As Ren struggles with caring for Jack while interacting with his father, he looks to the values of heroism and loyalty that he finds within "Sir Gawain and the Green Knight" to guide him.
WRITING THE BOOK was part of the healing process for Webster and her friend, the author says.
"I was writing her trauma, and that made her feel better," Webster says.
Using a gay couple instead of a heterosexual couple allowed for a more even playing field, she says. "It's sort of also about sharing power," Webster says.
Although using a same-sex relationship as a literary device appealed to her, Webster says that a relationship between two women would have been too autobiographical.

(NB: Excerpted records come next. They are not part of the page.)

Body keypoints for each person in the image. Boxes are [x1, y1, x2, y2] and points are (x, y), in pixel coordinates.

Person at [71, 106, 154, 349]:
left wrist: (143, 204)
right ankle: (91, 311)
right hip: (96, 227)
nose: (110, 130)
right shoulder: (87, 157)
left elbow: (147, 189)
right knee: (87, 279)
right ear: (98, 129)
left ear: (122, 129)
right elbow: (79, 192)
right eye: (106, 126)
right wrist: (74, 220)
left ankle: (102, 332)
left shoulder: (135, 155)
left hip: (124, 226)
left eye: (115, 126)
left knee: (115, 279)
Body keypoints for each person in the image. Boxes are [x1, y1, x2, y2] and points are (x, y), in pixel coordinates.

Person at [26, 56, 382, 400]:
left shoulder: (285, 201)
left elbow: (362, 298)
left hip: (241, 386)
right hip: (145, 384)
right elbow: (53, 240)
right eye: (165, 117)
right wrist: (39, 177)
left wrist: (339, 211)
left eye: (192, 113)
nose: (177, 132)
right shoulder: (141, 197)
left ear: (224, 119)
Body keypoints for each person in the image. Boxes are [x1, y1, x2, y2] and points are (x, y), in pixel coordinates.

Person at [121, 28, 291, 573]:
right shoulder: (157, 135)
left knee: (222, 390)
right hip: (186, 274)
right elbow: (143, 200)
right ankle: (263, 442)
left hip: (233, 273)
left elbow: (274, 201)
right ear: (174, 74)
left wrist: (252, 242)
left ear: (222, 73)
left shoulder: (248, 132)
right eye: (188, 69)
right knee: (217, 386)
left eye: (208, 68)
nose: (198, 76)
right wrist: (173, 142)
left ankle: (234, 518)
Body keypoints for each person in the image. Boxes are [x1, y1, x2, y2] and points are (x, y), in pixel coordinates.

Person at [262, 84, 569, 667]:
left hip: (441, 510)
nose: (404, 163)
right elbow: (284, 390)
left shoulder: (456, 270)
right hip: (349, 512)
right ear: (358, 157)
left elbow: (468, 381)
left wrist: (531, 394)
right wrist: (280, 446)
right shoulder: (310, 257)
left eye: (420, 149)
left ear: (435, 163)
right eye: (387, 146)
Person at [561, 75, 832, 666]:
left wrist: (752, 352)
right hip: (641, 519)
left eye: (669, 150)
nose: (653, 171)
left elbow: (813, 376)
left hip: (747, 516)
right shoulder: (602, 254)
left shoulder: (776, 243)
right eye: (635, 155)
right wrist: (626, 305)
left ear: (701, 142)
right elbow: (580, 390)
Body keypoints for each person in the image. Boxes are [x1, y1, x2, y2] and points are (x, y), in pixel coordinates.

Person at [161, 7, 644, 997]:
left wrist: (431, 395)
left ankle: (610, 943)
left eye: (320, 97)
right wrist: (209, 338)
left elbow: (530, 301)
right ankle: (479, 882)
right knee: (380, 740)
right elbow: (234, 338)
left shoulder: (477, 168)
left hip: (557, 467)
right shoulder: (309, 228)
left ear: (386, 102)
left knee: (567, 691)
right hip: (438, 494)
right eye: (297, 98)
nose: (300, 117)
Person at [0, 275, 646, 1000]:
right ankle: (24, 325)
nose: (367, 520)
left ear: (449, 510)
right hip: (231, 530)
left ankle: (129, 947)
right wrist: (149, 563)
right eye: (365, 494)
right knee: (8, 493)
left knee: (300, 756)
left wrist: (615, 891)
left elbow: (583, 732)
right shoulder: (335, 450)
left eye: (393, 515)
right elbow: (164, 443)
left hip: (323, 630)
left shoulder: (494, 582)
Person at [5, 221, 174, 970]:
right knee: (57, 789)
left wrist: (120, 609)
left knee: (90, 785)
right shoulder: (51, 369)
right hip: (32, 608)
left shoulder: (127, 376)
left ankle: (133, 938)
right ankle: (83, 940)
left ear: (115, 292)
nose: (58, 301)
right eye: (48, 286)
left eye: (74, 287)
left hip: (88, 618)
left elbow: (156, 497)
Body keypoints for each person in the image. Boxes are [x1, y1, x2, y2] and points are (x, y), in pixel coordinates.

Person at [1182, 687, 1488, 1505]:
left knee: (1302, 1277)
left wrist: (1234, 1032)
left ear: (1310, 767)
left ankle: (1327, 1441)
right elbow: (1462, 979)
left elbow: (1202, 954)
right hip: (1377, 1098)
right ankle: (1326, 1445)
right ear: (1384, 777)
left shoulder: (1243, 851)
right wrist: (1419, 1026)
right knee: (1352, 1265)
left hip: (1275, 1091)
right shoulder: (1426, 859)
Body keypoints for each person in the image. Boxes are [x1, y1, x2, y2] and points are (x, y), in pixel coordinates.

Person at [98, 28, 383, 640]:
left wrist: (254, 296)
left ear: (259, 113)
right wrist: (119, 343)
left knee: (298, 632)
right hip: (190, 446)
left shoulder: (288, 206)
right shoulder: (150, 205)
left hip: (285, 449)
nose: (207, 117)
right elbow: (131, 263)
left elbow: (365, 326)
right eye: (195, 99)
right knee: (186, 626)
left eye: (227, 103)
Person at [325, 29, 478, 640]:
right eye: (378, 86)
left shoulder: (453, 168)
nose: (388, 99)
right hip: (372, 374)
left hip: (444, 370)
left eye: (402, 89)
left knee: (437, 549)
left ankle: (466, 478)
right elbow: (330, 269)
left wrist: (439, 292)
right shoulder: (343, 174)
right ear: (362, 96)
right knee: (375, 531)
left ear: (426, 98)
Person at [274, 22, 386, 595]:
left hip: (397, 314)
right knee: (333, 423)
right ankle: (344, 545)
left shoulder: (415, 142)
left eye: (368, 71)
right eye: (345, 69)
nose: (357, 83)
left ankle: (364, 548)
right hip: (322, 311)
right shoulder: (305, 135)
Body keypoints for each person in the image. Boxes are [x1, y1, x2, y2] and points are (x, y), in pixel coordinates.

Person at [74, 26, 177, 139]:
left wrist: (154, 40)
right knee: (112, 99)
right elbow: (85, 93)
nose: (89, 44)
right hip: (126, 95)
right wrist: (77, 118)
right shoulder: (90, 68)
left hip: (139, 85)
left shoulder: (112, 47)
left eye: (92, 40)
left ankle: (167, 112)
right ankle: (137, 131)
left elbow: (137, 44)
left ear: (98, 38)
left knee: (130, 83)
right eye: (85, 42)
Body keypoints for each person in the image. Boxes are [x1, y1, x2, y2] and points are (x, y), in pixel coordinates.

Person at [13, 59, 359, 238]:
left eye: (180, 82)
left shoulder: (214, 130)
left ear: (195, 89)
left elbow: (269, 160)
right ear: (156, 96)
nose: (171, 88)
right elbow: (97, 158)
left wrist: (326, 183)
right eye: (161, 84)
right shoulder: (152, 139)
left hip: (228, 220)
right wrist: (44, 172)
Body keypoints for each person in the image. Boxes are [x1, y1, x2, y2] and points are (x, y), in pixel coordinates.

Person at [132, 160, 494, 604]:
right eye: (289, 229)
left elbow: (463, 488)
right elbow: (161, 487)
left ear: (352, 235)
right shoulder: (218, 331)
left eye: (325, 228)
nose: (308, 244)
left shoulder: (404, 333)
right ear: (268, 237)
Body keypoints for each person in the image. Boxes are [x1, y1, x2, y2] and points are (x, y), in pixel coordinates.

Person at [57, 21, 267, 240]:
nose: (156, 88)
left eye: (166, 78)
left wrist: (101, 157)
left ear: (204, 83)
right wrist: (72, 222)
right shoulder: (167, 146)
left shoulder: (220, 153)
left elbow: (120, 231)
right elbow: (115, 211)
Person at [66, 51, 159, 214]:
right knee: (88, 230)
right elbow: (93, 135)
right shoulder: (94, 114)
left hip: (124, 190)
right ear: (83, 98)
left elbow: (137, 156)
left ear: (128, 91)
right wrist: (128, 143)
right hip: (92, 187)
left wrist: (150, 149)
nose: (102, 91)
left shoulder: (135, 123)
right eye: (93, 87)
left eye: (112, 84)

"People asked why I didn't use two women and that would have been too close [to reality]," Webster says. " What I really needed was an androgynous person - not a man or woman, but someone who had elements of both. We're all androgynous in my opinion."
To research the gay characters, Webster, who has plenty of gay male friends, says that she read an assortment of gay books, including all of Edmund White's.
"I did a lot of reading and reading fiction gives you a very good idea of what's going on," Webster says. "I steered away from much sexual description, because that I don't know, but I can deal with love."